(Out-Law) -- UK government proposals to make directors liable for tax debts when a company becomes insolvent should only apply when the company has evaded, as opposed to avoided, tax and should not extend to shareholders, a tax expert has said.
The proposals were set out in a consultation document designed to seek views on how to tackle "those who own or manage" companies who cause the companies to engage in "tax avoidance, evasion or repeated non-payment of taxes" and then use the insolvency process so that the company avoids paying the tax. In some cases the business may continue to be operated through another company. This is referred to as 'phoenixism'.
The consultation period closed in June, but the government is expected to publish a consultation response and draft legislation in the autumn.
HM Revenue & Customs (HMRC) already has power to make directors liable for company tax liabilities in certain situations. In addition insolvency law allows assets which have been distributed to be clawed back in some circumstances.
However, HMRC's powers do not apply to all taxes. The government is therefore proposing that HMRC's power to transfer liability for tax debts to company directors and officers should be extended to transfer liability to tax debts "to the persons responsible" for the avoidance, evasion or repeated non payment of tax when there is a risk the funds will be lost to insolvency. They also propose making these people jointly and severally liable for the company's tax debts.

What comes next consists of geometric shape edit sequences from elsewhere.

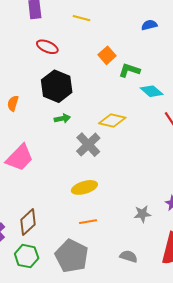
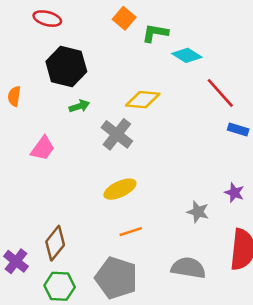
pink trapezoid: (20, 158) -> (43, 148), moved, size x0.7
gray star: (142, 214) -> (198, 212), turned 30
gray semicircle: (129, 256) -> (188, 268), size x1.5

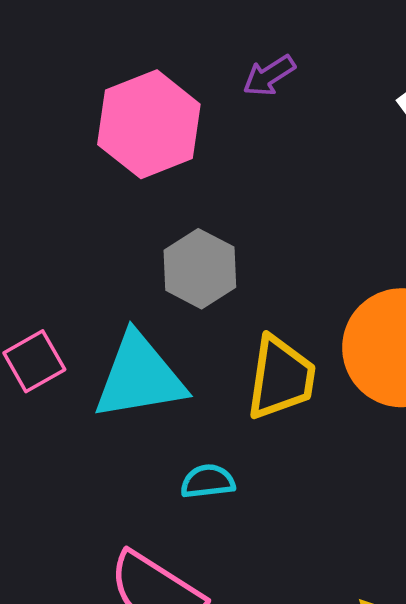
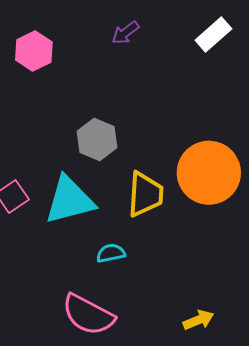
pink hexagon: (149, 124) -> (34, 51), moved, size x0.7

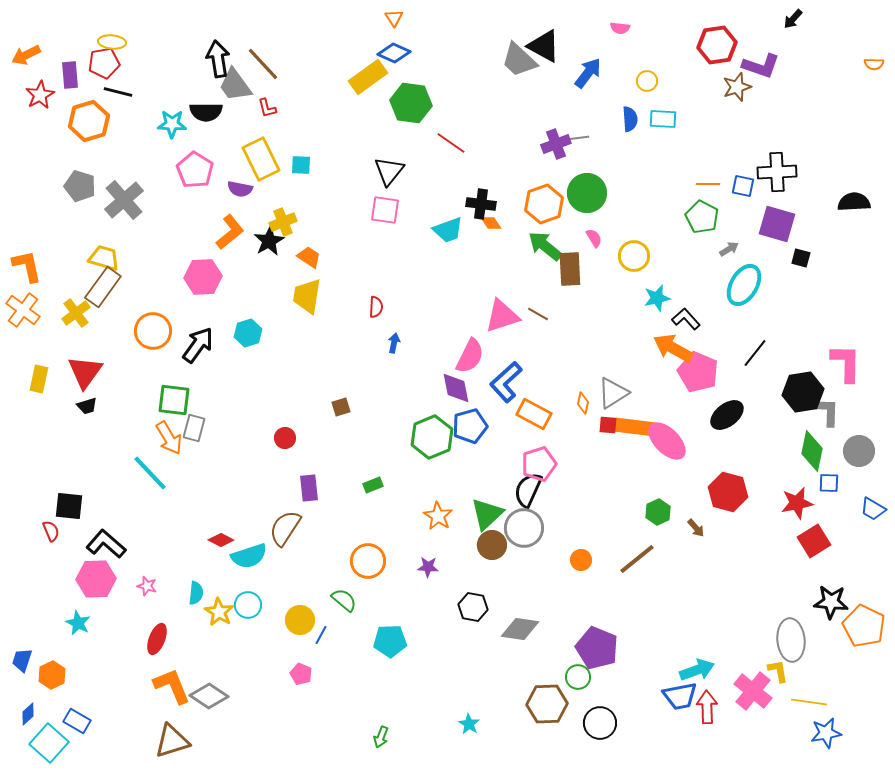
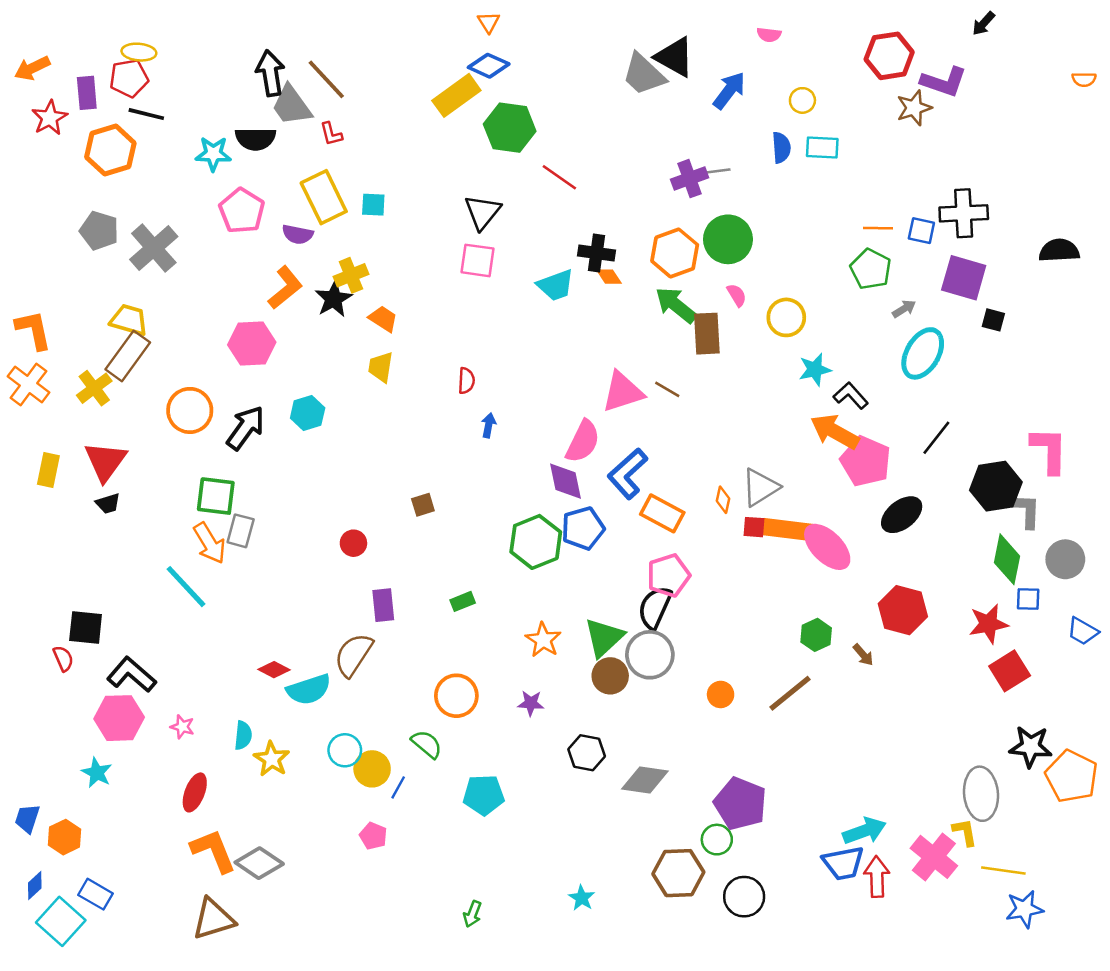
yellow trapezoid: (307, 296) -> (381, 367), size x0.7
cyan circle: (248, 605) -> (345, 750), moved

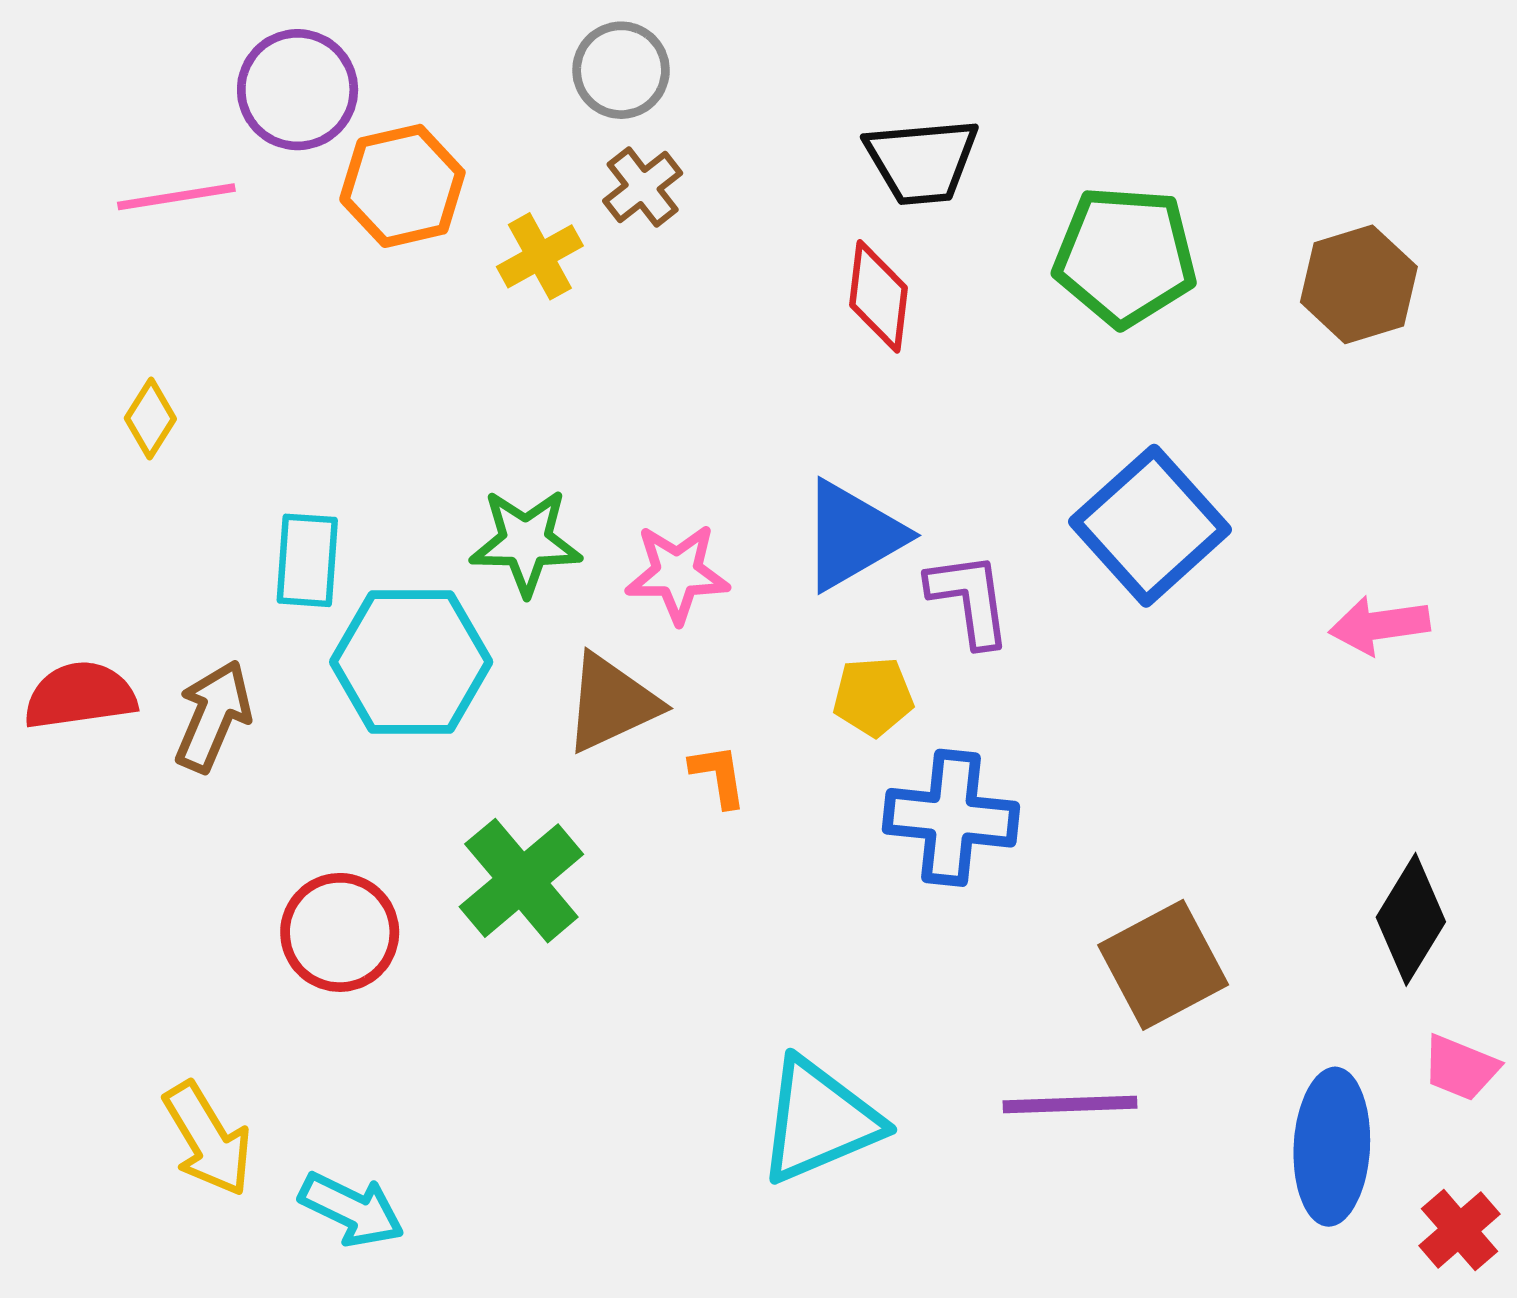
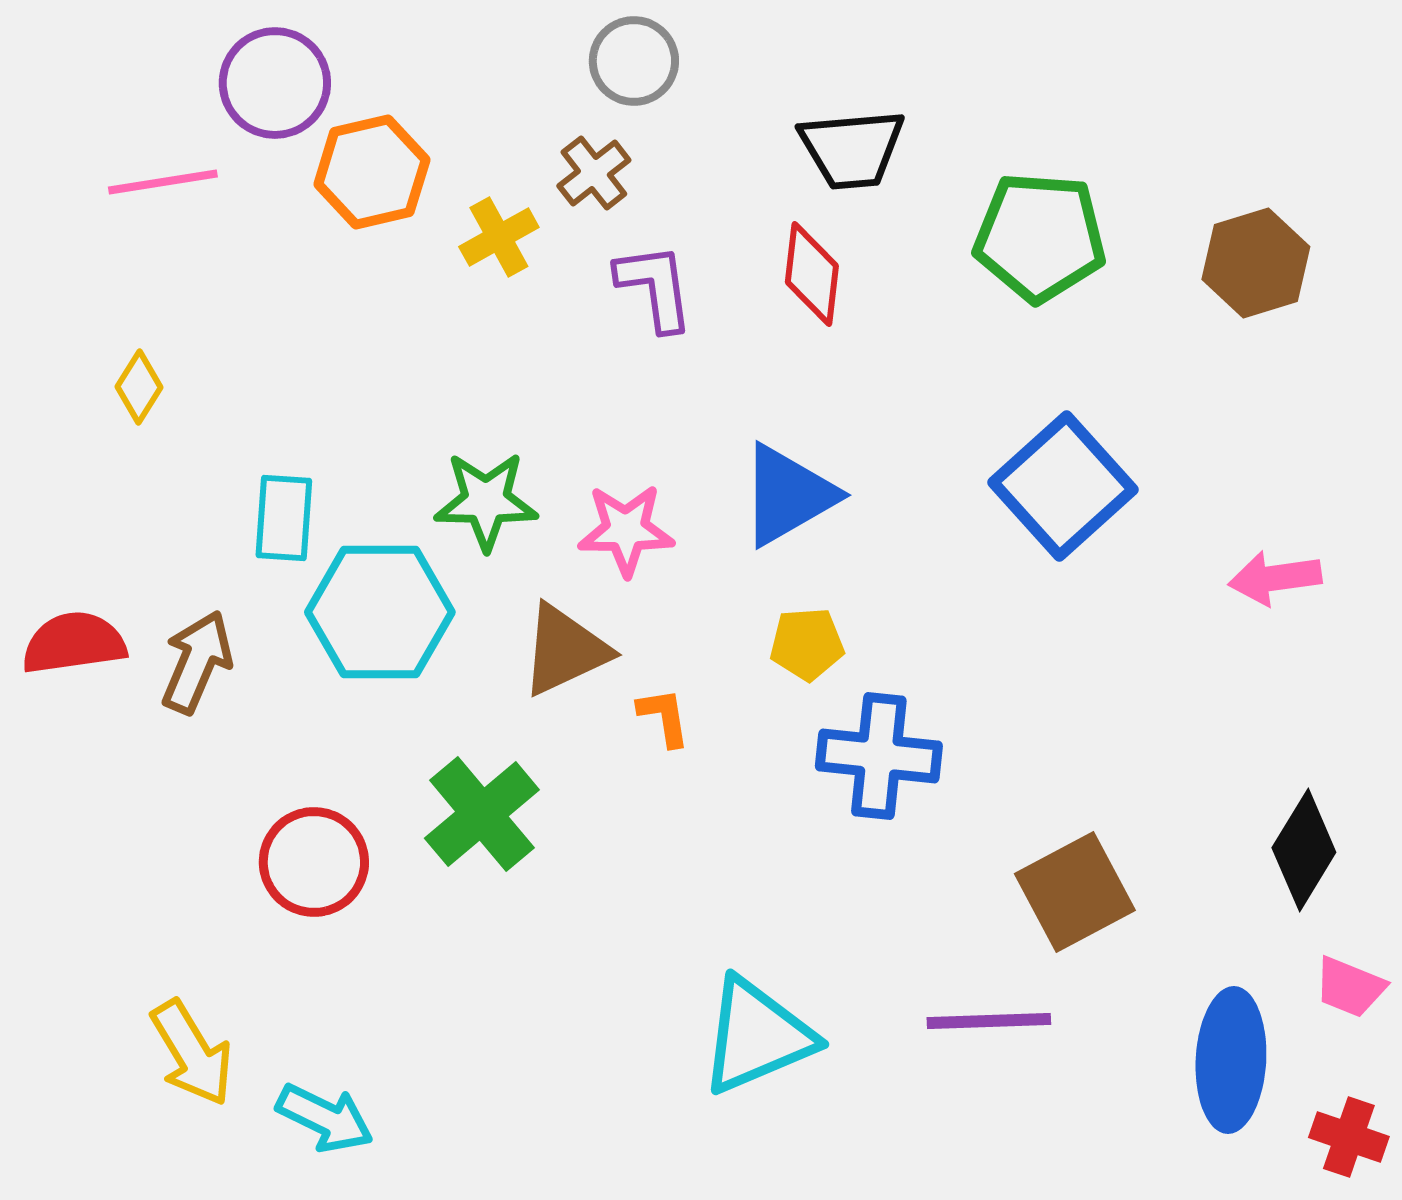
gray circle: (621, 70) -> (634, 61), moved
purple L-shape: (969, 599) -> (655, 287), moved
red cross: (1459, 1230) -> (1349, 1137), turned -30

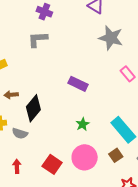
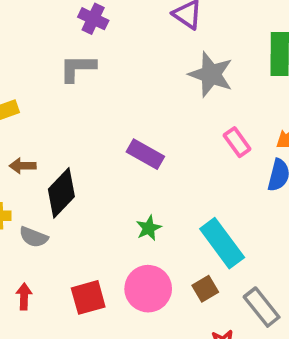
red square: (52, 164) -> (88, 297), turned 36

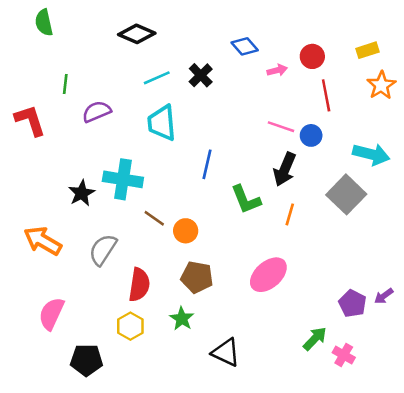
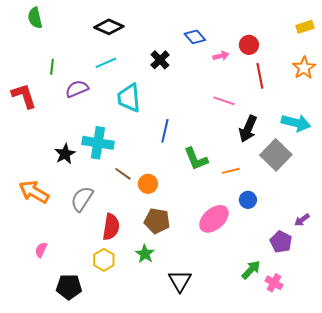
yellow rectangle: (368, 50) -> (305, 27), moved
cyan line: (157, 78) -> (106, 63), moved
blue circle: (311, 135) -> (248, 200), moved
black arrow: (285, 169) -> (248, 129), moved
orange line: (290, 214) -> (231, 171), turned 60
purple arrow: (384, 296) -> (302, 220), moved
pink semicircle: (51, 314) -> (41, 250), size x0.6
black triangle: (226, 352) -> (180, 281), turned 35

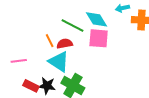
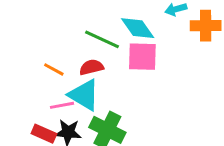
orange line: (50, 41) -> (54, 69), moved, turned -32
pink line: (19, 61) -> (62, 105), moved

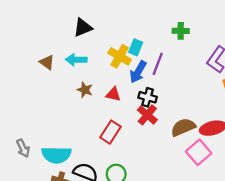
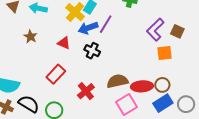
blue arrow: (138, 72) -> (88, 28), turned 30
brown star: (85, 90) -> (30, 37), moved
red cross: (147, 115) -> (86, 91), moved

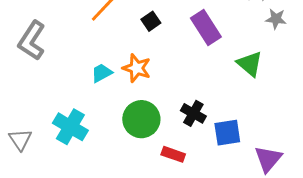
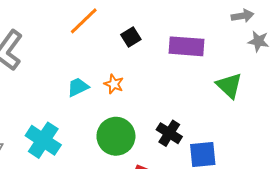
purple rectangle: (206, 27) -> (187, 46), turned -56
orange star: (137, 68) -> (114, 84), size x0.7

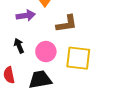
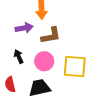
brown L-shape: (67, 24) -> (51, 36), moved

Corporate tax expert Eloise Walker of Pinsent Masons, the law firm behind Out-law.com, said: "If enacted these proposals could pierce the corporate veil if, as HMRC seems to be suggesting in the consultation document, the liability could attach to shareholders as well as company directors and officers. That sounds logical enough where the shareholders and directors are the same people, but would set a dangerous precedent as a broad brush principle."
"Where will the line be drawn? Will the burden of proof be reversed so a shareholder has to prove they weren't aware of what was going on? And at what size of business do we say the shareholders should not reasonably be expected to know?" she said.
The 'corporate veil' is a term used to refer to the principle that shareholders are not liable for debts of a company.
"Another concerning aspect of the proposals is that tax avoidance seems to be being set alongside tax evasion and phoenixism as if they were all the same thing. They are not. Tax evasion is a crime – it involves deliberately dishonest behaviour such as not declaring taxable income. Tax avoidance is entirely legal planning – it may take advantage of a loophole in the legislation, it may be applying the law of the land as it was not quite originally intended, at least according to HMRC, but it is not, and never has been, a fraud on creditors," said Walker. "Any new rules should only apply where there has been tax evasion on the part of the insolvent company or it is clear that the individual has previously been involved in phoenixism in relation to another company he or she controlled."
"This is another attempt by HMRC to reverse the effect of changes going back to the noughties, when Crown preference over other creditors was abolished. If the government goes ahead with the proposals it will face uproar from insolvency practitioners, just as it did with its direct recovery measures in 2015. It must surely be more equitable, should any money be recovered from directors, let alone shareholders, for that money to go into the pot of cash available to all creditors," she said.
Until 2002 HMRC was a preferential creditor which meant that it ranked ahead of some other creditors in an insolvency. It now ranks alongside other unsecured creditors, behind preferred creditors such as company employees with wages arrears.
In 2015, under the direct recovery of debt measures, HMRC was given the power to access tax debtors' bank accounts to recover unpaid tax debts in certain situations.